Principal Investigator
Dr. Bert Engelen
Institute for Chemistry and Biology of the Marine Environment
Carl von Ossietzky University of Oldenburg
Dr. Julius Degenhardt
Institute for Chemistry and Biology of the Marine Environment
Carl von Ossietzky Universität Oldenburg
P5: Microbial niche space within subterranean estuaries of high-energy beaches
In Phase 1, subproject P5 identified variations in microbial community structures and their metabolic response to the dynamic changes in electron acceptor availability and electron donor quality within the subsurface of high-energy beaches. In phase 2, the subproject P5 builds on the results of Phase 1 and will investigate microbial adaptations to frequently changing redox conditions coupled with apparent carbon limitation in the deeper parts of the STE (“hot spots“).
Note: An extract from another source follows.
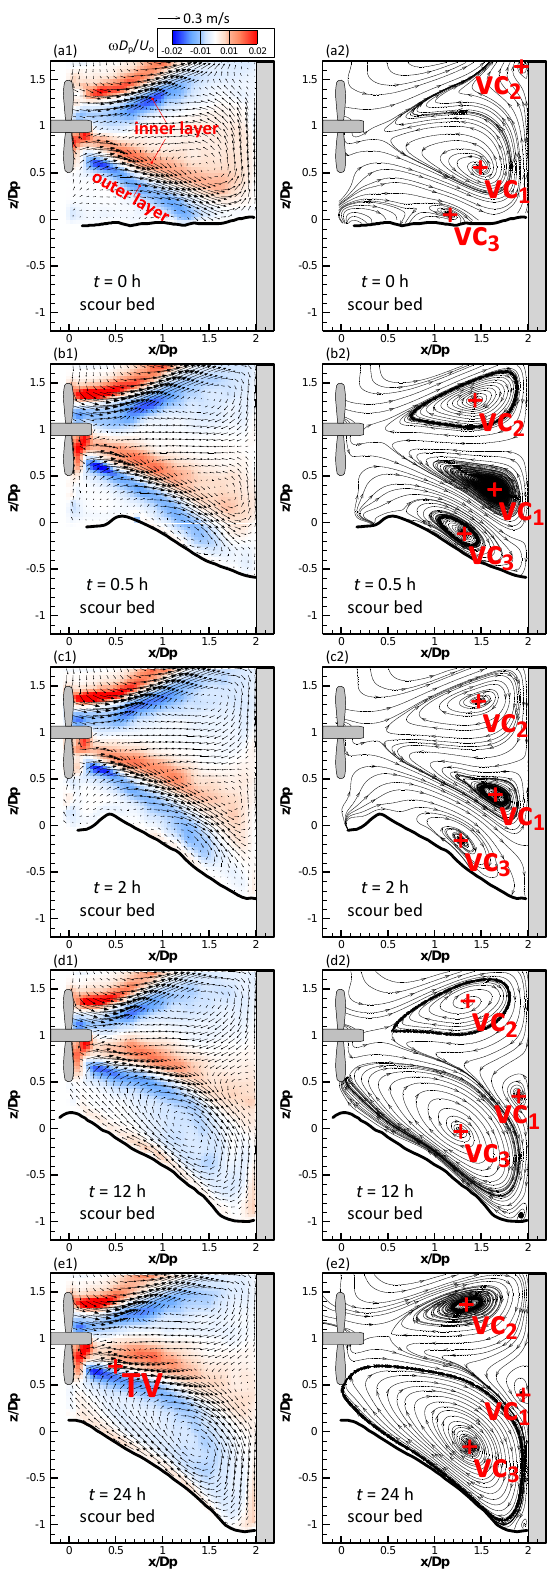
Figure 5. Temporal development of flow patterns within developing scour hole at X w = 2 D p : ( a1 , a2 ) t = 0 h; ( b1 , b2 ) t = 0.5 h; ( c1 , c2 ) t = 2 h; ( d1 , d2 ) t = 12 h; ( e1 , e2 ) t = 24 h.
We will broaden our investigations on our core-field site Spiekeroog to obtain long-term results and include specific aspects like the role of stormfloods (“hot moments“). We further extend our investigation to two additional validation sites (Truc Vert, De Panne) to test to what extent the Spiekeroog results can be generalized for high-energy beaches. We hypothesize that i) The niche separation between sediment-attached and interstitial microbial communities is a common feature of STEs, ii) Recalcitrant DOM within the deep STE is altered by microbial activity during stable conditions while DOM released by redox shifts under transient conditions sustains microbial communities and boosts activity on short time scales, and iii) The high precentage of amplicon frequencies of ultra-small Nanoarchaeota and members of the CPR indicate a natural enrichment in the porewaters and leads to an in-depth analysis of their specific lifestyles within the aquifer. During joint field campaigns, P5 will determine cell numbers and community patterns of 16S rRNA genes and gene transcripts in sediments and corresponding porewaters. Selected sediment horizons will be target for metagenome analyses. The metabolic response to changing redox conditions and resulting biogeochemical transformations of DOM will be followed in controlled laboratory experiments. All microbiological findings of P5 will be related to the respective geochemical parameters to unravel the coupling of microbial transformations to DOM composition (subproject P3) as well as conversion of redox-sensitive elements (subproject P4). Information on microbial distribution patterns and their metabolic network will be shared with subproject P2 to specifically investigate heterotrophic (P5) and autotrophic processes (P2).